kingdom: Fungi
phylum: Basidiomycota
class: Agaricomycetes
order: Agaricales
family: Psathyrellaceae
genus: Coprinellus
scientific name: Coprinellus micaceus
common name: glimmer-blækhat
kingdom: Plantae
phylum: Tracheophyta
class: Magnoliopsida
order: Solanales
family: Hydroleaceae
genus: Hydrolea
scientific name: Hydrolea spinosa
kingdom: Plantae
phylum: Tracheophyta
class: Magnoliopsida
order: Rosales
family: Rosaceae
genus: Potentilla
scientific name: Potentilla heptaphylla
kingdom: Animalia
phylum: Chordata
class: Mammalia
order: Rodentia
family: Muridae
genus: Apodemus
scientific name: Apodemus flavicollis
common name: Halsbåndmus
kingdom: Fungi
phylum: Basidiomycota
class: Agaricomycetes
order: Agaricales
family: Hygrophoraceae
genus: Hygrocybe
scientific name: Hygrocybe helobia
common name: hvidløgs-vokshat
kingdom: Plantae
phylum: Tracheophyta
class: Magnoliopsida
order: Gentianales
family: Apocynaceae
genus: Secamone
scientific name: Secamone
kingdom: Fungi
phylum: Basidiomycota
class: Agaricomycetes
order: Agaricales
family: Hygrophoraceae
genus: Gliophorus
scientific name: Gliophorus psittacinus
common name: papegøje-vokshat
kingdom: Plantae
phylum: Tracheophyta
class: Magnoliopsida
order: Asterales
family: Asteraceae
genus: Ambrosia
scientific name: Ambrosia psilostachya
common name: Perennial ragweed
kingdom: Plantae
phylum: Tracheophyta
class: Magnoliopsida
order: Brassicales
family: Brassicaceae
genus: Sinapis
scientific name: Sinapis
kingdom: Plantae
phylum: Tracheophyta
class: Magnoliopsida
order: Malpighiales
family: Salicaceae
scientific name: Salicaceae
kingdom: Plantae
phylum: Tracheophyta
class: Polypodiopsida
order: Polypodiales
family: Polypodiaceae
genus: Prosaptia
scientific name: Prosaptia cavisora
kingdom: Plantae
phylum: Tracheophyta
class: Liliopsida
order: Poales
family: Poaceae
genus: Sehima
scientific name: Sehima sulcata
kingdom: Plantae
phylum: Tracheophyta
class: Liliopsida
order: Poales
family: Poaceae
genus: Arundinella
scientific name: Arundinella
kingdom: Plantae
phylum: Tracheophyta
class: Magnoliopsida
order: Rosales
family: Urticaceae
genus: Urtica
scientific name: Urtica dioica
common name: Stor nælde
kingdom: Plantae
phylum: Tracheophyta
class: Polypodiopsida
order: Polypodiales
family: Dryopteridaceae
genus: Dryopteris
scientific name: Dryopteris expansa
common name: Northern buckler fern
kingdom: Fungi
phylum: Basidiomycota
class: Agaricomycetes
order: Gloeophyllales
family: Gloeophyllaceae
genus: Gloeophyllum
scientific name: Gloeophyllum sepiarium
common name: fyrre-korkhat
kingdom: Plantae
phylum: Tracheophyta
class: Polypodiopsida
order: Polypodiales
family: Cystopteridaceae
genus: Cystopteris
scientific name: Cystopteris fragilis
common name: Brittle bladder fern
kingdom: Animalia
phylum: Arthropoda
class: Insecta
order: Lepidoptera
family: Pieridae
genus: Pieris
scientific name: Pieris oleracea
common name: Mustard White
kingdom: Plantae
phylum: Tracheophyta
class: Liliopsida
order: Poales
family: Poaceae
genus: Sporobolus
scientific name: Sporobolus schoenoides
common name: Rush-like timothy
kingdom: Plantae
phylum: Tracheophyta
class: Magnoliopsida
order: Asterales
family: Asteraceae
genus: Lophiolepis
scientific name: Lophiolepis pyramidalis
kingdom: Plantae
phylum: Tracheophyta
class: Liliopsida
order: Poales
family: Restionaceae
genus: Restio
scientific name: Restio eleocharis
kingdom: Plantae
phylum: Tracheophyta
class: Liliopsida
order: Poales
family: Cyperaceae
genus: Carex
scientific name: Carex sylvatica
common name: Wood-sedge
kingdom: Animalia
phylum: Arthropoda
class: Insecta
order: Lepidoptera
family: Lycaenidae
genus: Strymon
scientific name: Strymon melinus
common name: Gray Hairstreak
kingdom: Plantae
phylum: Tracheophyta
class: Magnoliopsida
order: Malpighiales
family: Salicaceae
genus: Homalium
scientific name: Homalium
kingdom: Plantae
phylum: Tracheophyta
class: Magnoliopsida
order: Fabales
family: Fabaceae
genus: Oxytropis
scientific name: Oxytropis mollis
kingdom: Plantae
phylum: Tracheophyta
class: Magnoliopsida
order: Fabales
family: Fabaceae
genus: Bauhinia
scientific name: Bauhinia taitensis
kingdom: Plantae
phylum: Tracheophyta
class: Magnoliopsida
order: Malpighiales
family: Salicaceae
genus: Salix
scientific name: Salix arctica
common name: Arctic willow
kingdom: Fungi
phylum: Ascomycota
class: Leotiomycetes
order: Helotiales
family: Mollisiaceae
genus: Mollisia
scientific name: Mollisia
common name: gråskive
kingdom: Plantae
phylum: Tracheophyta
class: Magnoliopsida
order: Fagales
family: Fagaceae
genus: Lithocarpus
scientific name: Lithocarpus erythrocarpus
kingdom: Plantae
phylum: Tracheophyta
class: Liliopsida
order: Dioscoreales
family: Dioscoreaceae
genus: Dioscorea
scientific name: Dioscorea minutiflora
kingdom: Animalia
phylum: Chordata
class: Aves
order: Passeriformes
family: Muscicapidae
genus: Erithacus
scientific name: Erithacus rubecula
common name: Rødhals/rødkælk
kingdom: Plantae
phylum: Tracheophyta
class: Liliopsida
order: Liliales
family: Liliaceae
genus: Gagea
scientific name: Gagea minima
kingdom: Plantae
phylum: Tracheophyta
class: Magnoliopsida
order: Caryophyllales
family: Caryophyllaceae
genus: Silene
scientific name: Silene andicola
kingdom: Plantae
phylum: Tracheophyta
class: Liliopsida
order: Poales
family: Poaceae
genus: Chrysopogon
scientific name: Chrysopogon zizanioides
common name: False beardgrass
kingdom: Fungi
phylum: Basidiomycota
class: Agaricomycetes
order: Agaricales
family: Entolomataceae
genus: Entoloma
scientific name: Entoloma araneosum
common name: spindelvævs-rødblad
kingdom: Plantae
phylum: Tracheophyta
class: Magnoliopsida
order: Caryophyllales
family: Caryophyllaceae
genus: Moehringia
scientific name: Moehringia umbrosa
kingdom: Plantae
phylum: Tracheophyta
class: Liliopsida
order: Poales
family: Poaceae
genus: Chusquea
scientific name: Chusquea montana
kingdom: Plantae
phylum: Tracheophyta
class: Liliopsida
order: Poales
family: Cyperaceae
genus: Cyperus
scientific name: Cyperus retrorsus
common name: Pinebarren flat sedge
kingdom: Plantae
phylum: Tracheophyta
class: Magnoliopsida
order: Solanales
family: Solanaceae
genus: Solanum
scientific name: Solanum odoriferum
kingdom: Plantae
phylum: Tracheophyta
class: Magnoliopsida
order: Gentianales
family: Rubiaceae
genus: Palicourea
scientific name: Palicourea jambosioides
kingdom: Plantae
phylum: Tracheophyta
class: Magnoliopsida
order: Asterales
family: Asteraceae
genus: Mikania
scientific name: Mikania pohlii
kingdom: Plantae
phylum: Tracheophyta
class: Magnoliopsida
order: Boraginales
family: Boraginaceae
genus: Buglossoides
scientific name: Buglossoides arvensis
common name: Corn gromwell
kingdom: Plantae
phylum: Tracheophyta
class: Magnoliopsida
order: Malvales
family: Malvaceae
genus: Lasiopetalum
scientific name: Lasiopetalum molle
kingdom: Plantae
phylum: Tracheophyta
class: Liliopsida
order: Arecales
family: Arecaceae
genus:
┄┄┄┄┄┄┄┄┄┄┄┄┄┄┄┄┄┄┄┄
JOB: Please print all of the material above line for line, changing nothing.

ANSWER BELOW:
kingdom: Fungi
phylum: Basidiomycota
class: Agaricomycetes
order: Agaricales
family: Psathyrellaceae
genus: Coprinellus
scientific name: Coprinellus micaceus
common name: glimmer-blækhat
kingdom: Plantae
phylum: Tracheophyta
class: Magnoliopsida
order: Solanales
family: Hydroleaceae
genus: Hydrolea
scientific name: Hydrolea spinosa
kingdom: Plantae
phylum: Tracheophyta
class: Magnoliopsida
order: Rosales
family: Rosaceae
genus: Potentilla
scientific name: Potentilla heptaphylla
kingdom: Animalia
phylum: Chordata
class: Mammalia
order: Rodentia
family: Muridae
genus: Apodemus
scientific name: Apodemus flavicollis
common name: Halsbåndmus
kingdom: Fungi
phylum: Basidiomycota
class: Agaricomycetes
order: Agaricales
family: Hygrophoraceae
genus: Hygrocybe
scientific name: Hygrocybe helobia
common name: hvidløgs-vokshat
kingdom: Plantae
phylum: Tracheophyta
class: Magnoliopsida
order: Gentianales
family: Apocynaceae
genus: Secamone
scientific name: Secamone
kingdom: Fungi
phylum: Basidiomycota
class: Agaricomycetes
order: Agaricales
family: Hygrophoraceae
genus: Gliophorus
scientific name: Gliophorus psittacinus
common name: papegøje-vokshat
kingdom: Plantae
phylum: Tracheophyta
class: Magnoliopsida
order: Asterales
family: Asteraceae
genus: Ambrosia
scientific name: Ambrosia psilostachya
common name: Perennial ragweed
kingdom: Plantae
phylum: Tracheophyta
class: Magnoliopsida
order: Brassicales
family: Brassicaceae
genus: Sinapis
scientific name: Sinapis
kingdom: Plantae
phylum: Tracheophyta
class: Magnoliopsida
order: Malpighiales
family: Salicaceae
scientific name: Salicaceae
kingdom: Plantae
phylum: Tracheophyta
class: Polypodiopsida
order: Polypodiales
family: Polypodiaceae
genus: Prosaptia
scientific name: Prosaptia cavisora
kingdom: Plantae
phylum: Tracheophyta
class: Liliopsida
order: Poales
family: Poaceae
genus: Sehima
scientific name: Sehima sulcata
kingdom: Plantae
phylum: Tracheophyta
class: Liliopsida
order: Poales
family: Poaceae
genus: Arundinella
scientific name: Arundinella
kingdom: Plantae
phylum: Tracheophyta
class: Magnoliopsida
order: Rosales
family: Urticaceae
genus: Urtica
scientific name: Urtica dioica
common name: Stor nælde
kingdom: Plantae
phylum: Tracheophyta
class: Polypodiopsida
order: Polypodiales
family: Dryopteridaceae
genus: Dryopteris
scientific name: Dryopteris expansa
common name: Northern buckler fern
kingdom: Fungi
phylum: Basidiomycota
class: Agaricomycetes
order: Gloeophyllales
family: Gloeophyllaceae
genus: Gloeophyllum
scientific name: Gloeophyllum sepiarium
common name: fyrre-korkhat
kingdom: Plantae
phylum: Tracheophyta
class: Polypodiopsida
order: Polypodiales
family: Cystopteridaceae
genus: Cystopteris
scientific name: Cystopteris fragilis
common name: Brittle bladder fern
kingdom: Animalia
phylum: Arthropoda
class: Insecta
order: Lepidoptera
family: Pieridae
genus: Pieris
scientific name: Pieris oleracea
common name: Mustard White
kingdom: Plantae
phylum: Tracheophyta
class: Liliopsida
order: Poales
family: Poaceae
genus: Sporobolus
scientific name: Sporobolus schoenoides
common name: Rush-like timothy
kingdom: Plantae
phylum: Tracheophyta
class: Magnoliopsida
order: Asterales
family: Asteraceae
genus: Lophiolepis
scientific name: Lophiolepis pyramidalis
kingdom: Plantae
phylum: Tracheophyta
class: Liliopsida
order: Poales
family: Restionaceae
genus: Restio
scientific name: Restio eleocharis
kingdom: Plantae
phylum: Tracheophyta
class: Liliopsida
order: Poales
family: Cyperaceae
genus: Carex
scientific name: Carex sylvatica
common name: Wood-sedge
kingdom: Animalia
phylum: Arthropoda
class: Insecta
order: Lepidoptera
family: Lycaenidae
genus: Strymon
scientific name: Strymon melinus
common name: Gray Hairstreak
kingdom: Plantae
phylum: Tracheophyta
class: Magnoliopsida
order: Malpighiales
family: Salicaceae
genus: Homalium
scientific name: Homalium
kingdom: Plantae
phylum: Tracheophyta
class: Magnoliopsida
order: Fabales
family: Fabaceae
genus: Oxytropis
scientific name: Oxytropis mollis
kingdom: Plantae
phylum: Tracheophyta
class: Magnoliopsida
order: Fabales
family: Fabaceae
genus: Bauhinia
scientific name: Bauhinia taitensis
kingdom: Plantae
phylum: Tracheophyta
class: Magnoliopsida
order: Malpighiales
family: Salicaceae
genus: Salix
scientific name: Salix arctica
common name: Arctic willow
kingdom: Fungi
phylum: Ascomycota
class: Leotiomycetes
order: Helotiales
family: Mollisiaceae
genus: Mollisia
scientific name: Mollisia
common name: gråskive
kingdom: Plantae
phylum: Tracheophyta
class: Magnoliopsida
order: Fagales
family: Fagaceae
genus: Lithocarpus
scientific name: Lithocarpus erythrocarpus
kingdom: Plantae
phylum: Tracheophyta
class: Liliopsida
order: Dioscoreales
family: Dioscoreaceae
genus: Dioscorea
scientific name: Dioscorea minutiflora
kingdom: Animalia
phylum: Chordata
class: Aves
order: Passeriformes
family: Muscicapidae
genus: Erithacus
scientific name: Erithacus rubecula
common name: Rødhals/rødkælk
kingdom: Plantae
phylum: Tracheophyta
class: Liliopsida
order: Liliales
family: Liliaceae
genus: Gagea
scientific name: Gagea minima
kingdom: Plantae
phylum: Tracheophyta
class: Magnoliopsida
order: Caryophyllales
family: Caryophyllaceae
genus: Silene
scientific name: Silene andicola
kingdom: Plantae
phylum: Tracheophyta
class: Liliopsida
order: Poales
family: Poaceae
genus: Chrysopogon
scientific name: Chrysopogon zizanioides
common name: False beardgrass
kingdom: Fungi
phylum: Basidiomycota
class: Agaricomycetes
order: Agaricales
family: Entolomataceae
genus: Entoloma
scientific name: Entoloma araneosum
common name: spindelvævs-rødblad
kingdom: Plantae
phylum: Tracheophyta
class: Magnoliopsida
order: Caryophyllales
family: Caryophyllaceae
genus: Moehringia
scientific name: Moehringia umbrosa
kingdom: Plantae
phylum: Tracheophyta
class: Liliopsida
order: Poales
family: Poaceae
genus: Chusquea
scientific name: Chusquea montana
kingdom: Plantae
phylum: Tracheophyta
class: Liliopsida
order: Poales
family: Cyperaceae
genus: Cyperus
scientific name: Cyperus retrorsus
common name: Pinebarren flat sedge
kingdom: Plantae
phylum: Tracheophyta
class: Magnoliopsida
order: Solanales
family: Solanaceae
genus: Solanum
scientific name: Solanum odoriferum
kingdom: Plantae
phylum: Tracheophyta
class: Magnoliopsida
order: Gentianales
family: Rubiaceae
genus: Palicourea
scientific name: Palicourea jambosioides
kingdom: Plantae
phylum: Tracheophyta
class: Magnoliopsida
order: Asterales
family: Asteraceae
genus: Mikania
scientific name: Mikania pohlii
kingdom: Plantae
phylum: Tracheophyta
class: Magnoliopsida
order: Boraginales
family: Boraginaceae
genus: Buglossoides
scientific name: Buglossoides arvensis
common name: Corn gromwell
kingdom: Plantae
phylum: Tracheophyta
class: Magnoliopsida
order: Malvales
family: Malvaceae
genus: Lasiopetalum
scientific name: Lasiopetalum molle
kingdom: Plantae
phylum: Tracheophyta
class: Liliopsida
order: Arecales
family: Arecaceae
genus:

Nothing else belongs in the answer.